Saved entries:
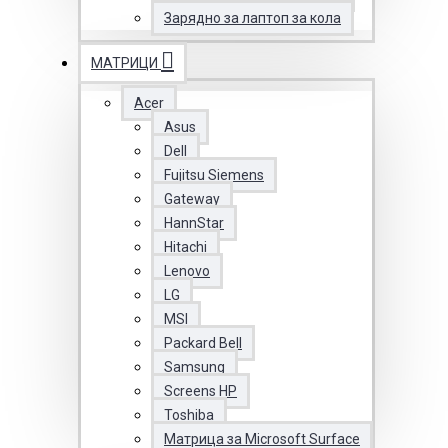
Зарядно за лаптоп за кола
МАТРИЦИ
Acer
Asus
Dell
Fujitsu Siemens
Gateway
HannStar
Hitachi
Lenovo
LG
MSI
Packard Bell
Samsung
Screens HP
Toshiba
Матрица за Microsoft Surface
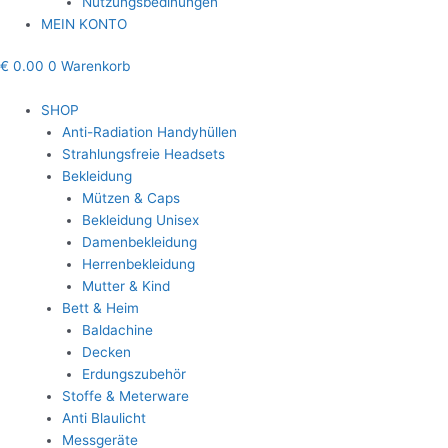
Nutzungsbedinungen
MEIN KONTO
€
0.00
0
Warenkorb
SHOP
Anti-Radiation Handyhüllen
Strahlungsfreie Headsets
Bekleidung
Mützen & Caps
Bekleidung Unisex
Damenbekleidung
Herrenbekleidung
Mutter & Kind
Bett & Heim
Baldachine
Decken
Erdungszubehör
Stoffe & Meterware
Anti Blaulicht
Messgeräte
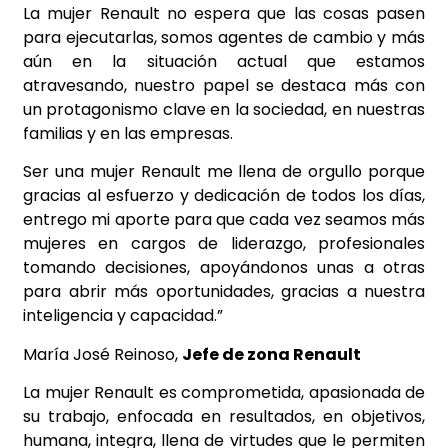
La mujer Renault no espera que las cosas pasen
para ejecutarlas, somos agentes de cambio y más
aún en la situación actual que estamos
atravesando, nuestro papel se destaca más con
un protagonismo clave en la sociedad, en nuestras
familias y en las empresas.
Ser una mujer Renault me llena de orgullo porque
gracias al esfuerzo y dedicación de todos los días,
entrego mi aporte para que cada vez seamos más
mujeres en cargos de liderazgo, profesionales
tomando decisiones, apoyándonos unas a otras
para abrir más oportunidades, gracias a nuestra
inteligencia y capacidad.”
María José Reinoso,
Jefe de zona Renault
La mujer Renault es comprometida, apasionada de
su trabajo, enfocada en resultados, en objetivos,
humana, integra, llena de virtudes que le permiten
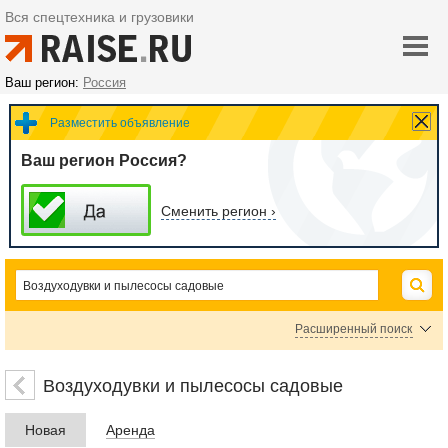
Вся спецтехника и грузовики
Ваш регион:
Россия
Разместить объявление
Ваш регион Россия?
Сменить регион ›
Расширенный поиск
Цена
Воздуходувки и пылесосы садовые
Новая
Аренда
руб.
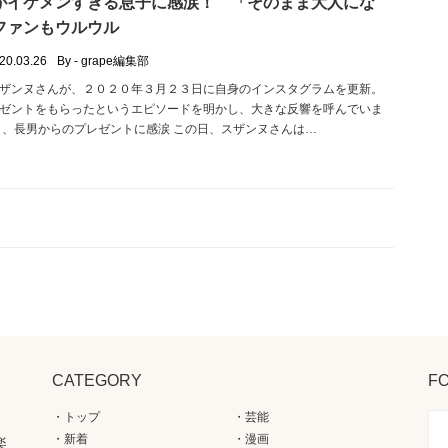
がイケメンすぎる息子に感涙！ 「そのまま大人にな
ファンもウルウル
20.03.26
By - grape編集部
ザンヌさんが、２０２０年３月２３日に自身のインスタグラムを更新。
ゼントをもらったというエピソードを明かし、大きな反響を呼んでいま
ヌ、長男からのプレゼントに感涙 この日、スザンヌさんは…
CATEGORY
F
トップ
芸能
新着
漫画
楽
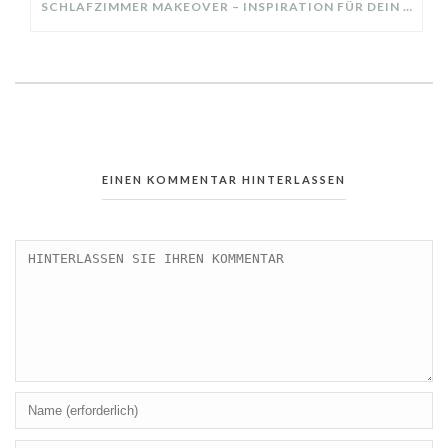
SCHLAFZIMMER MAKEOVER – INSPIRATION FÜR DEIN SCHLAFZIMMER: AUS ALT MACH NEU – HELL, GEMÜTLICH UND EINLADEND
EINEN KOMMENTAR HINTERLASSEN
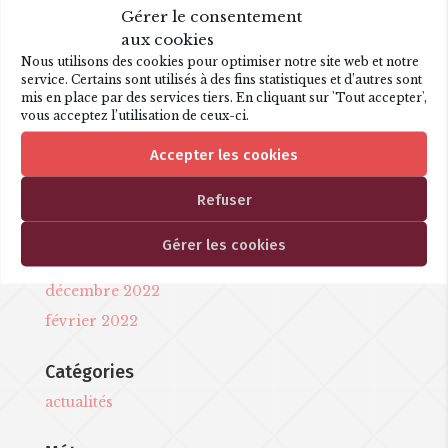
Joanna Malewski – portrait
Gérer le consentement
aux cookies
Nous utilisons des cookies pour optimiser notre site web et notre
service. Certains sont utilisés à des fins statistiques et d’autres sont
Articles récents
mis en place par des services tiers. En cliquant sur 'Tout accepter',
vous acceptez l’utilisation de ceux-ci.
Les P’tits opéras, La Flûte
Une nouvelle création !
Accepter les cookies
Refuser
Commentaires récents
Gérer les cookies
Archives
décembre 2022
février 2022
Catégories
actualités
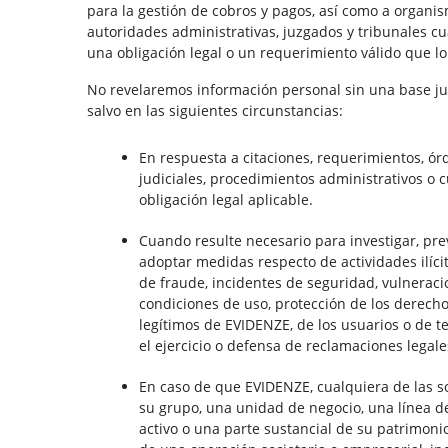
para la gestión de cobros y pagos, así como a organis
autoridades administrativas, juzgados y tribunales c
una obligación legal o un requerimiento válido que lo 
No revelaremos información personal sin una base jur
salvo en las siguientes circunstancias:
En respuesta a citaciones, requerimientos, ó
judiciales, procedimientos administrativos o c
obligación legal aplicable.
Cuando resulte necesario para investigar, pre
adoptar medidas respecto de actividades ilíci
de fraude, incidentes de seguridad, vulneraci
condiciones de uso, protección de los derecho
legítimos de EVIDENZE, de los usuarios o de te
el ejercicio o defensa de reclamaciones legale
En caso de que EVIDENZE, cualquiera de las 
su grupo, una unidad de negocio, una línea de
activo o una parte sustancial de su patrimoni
--
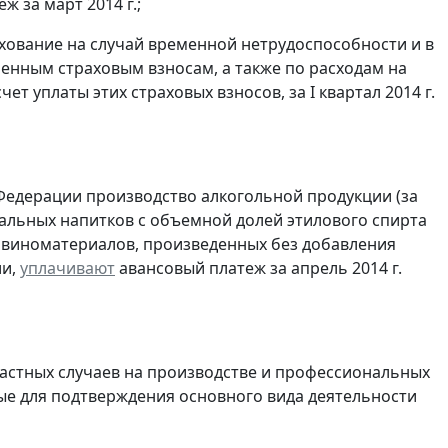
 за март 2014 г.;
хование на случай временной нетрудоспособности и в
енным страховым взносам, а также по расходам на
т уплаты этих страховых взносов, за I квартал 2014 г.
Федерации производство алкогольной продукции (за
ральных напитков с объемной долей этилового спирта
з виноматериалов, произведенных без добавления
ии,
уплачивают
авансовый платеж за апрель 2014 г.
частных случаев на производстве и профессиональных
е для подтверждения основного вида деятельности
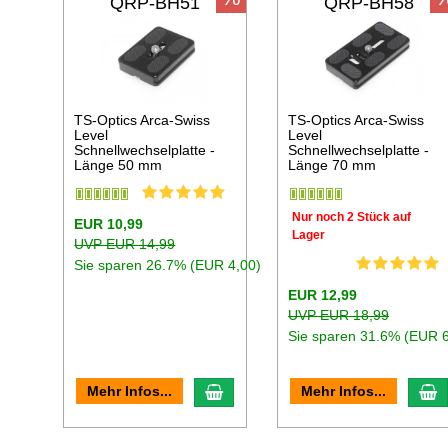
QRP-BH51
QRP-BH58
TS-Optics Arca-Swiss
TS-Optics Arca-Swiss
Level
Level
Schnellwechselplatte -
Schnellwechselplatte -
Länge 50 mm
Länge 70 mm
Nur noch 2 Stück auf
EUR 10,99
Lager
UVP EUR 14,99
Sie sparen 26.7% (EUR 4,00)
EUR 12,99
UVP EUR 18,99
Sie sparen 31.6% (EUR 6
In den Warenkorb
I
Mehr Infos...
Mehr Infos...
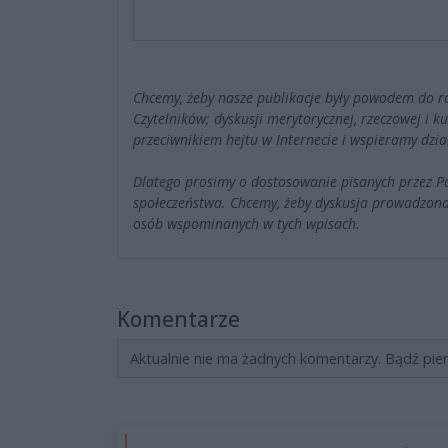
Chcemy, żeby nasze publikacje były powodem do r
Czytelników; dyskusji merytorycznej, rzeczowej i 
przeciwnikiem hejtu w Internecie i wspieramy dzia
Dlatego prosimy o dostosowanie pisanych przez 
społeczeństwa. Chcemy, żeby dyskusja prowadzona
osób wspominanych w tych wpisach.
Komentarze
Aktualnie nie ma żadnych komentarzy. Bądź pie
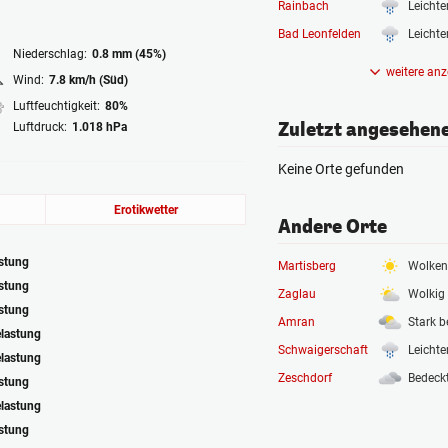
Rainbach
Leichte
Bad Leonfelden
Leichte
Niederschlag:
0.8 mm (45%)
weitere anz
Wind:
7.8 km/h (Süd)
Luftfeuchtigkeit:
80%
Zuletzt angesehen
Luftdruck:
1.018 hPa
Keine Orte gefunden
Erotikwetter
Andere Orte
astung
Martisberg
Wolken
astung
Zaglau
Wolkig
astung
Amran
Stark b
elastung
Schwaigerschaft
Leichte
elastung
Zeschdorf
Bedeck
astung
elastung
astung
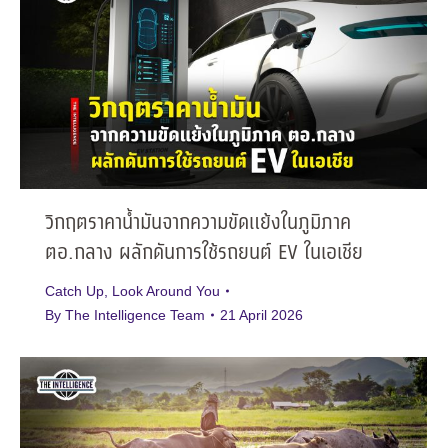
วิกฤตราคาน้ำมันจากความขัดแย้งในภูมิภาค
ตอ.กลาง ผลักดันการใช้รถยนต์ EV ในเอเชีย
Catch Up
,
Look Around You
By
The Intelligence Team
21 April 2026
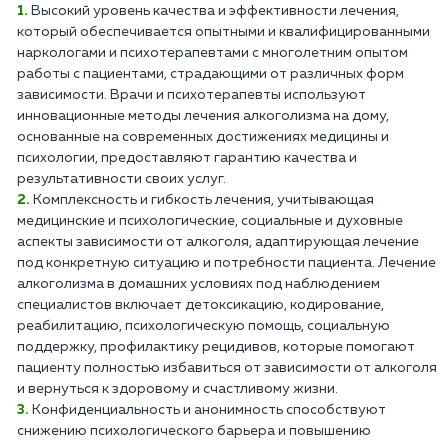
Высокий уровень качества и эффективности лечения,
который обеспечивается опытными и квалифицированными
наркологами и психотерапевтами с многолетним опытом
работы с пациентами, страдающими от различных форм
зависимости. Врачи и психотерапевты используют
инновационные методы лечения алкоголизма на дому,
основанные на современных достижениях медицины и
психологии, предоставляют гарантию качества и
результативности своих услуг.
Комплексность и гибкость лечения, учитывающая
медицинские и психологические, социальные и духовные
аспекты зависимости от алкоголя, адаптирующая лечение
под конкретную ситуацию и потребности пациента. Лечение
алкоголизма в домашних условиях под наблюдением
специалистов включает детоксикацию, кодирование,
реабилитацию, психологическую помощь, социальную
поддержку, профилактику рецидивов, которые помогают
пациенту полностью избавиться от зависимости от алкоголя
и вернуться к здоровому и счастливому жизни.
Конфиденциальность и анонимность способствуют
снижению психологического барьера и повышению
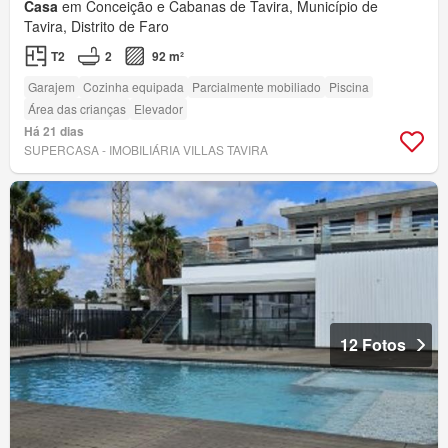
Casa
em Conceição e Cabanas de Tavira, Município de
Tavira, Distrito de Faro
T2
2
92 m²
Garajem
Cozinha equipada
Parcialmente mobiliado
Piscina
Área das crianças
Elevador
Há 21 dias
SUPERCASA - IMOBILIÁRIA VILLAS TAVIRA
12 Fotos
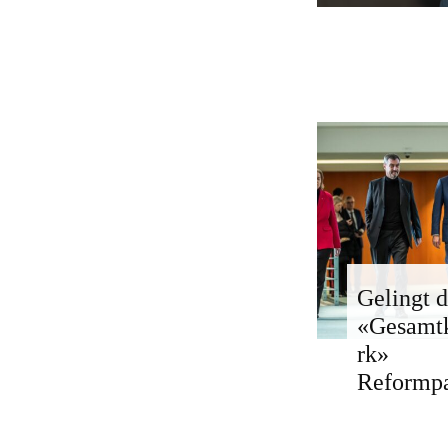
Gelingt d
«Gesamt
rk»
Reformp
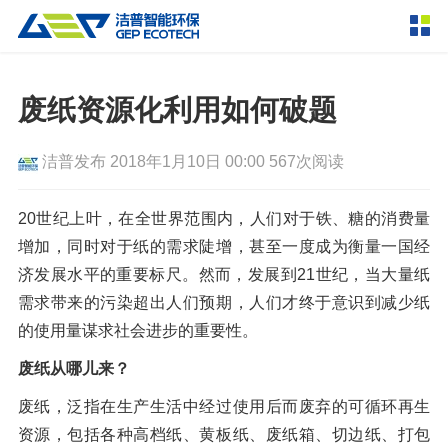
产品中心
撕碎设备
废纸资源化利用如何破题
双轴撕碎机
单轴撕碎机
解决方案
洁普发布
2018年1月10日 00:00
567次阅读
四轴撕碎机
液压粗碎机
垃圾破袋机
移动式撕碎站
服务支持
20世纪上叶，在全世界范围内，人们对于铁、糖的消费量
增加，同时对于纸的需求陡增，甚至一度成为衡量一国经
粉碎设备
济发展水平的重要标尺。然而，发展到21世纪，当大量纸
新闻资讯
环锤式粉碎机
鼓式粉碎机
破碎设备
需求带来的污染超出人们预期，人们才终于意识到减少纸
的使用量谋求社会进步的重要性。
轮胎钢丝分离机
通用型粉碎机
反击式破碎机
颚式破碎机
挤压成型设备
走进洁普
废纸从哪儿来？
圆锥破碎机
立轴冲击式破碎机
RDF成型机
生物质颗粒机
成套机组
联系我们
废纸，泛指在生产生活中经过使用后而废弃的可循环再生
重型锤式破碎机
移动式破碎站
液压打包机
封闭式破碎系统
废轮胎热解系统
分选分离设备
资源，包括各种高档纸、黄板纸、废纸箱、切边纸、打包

Activity:
How many lines in these entries contain the string "para"? State the number and nothing more.

Response to this exercise:
5